The next CPI data, which will be released on November 10, and the US unemployment rate for October, which will be released on November 4, could be quite crucial. If the consumer price index (CPI) declines, it could be a sign that Powell’s policy is working and simply needs time. With the US labor market continuing to look relatively strong, Powell may have that time.

Edward Moya, Principal Analyst at OANDA Told CNBC:

The labor market is going to cool down, it’s just not happening as quickly as people thought and it should keep the Fed’s path to slower rate hikes – it may not be in December, but it will probably be at this February meeting.

What are the Emerging Scenarios for Bitcoin and Crypto?

To predict a possible Bitcoin and crypto market reaction, it is useful to look at the past performance of Fed rate hikes. Historically, the price of BTC has been excessively volatile before and after the announcement.

During the last rate hike in September, BTC fell 5% within minutes and then showed a surprising rebound.

The implications for the US dollar in particular will be crucial.

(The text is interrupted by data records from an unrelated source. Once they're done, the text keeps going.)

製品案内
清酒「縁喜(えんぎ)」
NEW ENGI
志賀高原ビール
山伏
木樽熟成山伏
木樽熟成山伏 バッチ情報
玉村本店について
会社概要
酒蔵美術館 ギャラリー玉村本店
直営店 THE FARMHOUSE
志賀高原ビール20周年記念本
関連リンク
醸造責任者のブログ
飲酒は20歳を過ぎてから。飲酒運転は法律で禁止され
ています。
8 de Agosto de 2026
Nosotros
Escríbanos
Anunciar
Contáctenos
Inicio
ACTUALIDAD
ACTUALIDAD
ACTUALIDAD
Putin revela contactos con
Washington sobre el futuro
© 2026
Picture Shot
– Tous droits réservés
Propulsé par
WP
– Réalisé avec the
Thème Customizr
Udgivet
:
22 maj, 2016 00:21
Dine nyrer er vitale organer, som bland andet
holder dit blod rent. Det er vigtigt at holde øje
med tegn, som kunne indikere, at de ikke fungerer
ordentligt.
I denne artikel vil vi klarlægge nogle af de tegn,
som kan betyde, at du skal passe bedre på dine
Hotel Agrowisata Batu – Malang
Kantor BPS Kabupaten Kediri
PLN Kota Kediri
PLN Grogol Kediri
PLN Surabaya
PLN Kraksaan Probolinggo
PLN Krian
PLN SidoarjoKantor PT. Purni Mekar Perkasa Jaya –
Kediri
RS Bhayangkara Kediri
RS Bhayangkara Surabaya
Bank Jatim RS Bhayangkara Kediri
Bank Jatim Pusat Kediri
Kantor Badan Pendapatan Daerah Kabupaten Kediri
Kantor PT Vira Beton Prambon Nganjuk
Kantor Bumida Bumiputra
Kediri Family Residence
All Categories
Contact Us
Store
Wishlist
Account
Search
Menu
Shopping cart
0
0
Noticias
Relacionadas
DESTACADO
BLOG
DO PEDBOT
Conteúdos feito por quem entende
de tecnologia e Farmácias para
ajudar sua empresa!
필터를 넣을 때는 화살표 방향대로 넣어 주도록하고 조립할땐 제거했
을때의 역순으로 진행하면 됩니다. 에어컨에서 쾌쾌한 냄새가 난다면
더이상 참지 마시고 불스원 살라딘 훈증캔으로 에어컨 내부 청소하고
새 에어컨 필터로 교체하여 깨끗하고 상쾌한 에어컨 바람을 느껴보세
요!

In 2022, Bitcoin shows a strong inverse correlation with the dollar index (DXY). When the DXY goes up, Bitcoin goes down and vice versa. The Bitcoin rally last week was triggered by the Dollar Index (DXY) showing weakness and taking a big hit.

However, after falling to 109 points last Wednesday, the DXY has recovered to 111.689 points. On Wednesday morning, the DXY showed some weakness in the face of the FED’s decision and slipped again from its 1-week high against the major currencies.

DXY TradingView
DXY is showing weakness ahead of the FOMC meeting. Source: TradingView

Meanwhile, gold was up more than 1% on Tuesday as the US dollar showed early signs of weakness. Bitcoin could follow this lead.

So what to expect today?

Simply put, there are two scenarios for bitcoin and crypto today. If the FED continues to be hawkish, shows no signs of slowing the pace of rate hikes, and also fails to put a lower peak rate into play, the price of Bitcoin is at risk of falling back below 20,000. $.

However, if the FED comments on a “pivot,” even hinting at a slowing in the pace of rate hikes, then the start of a new rally could be in the cards.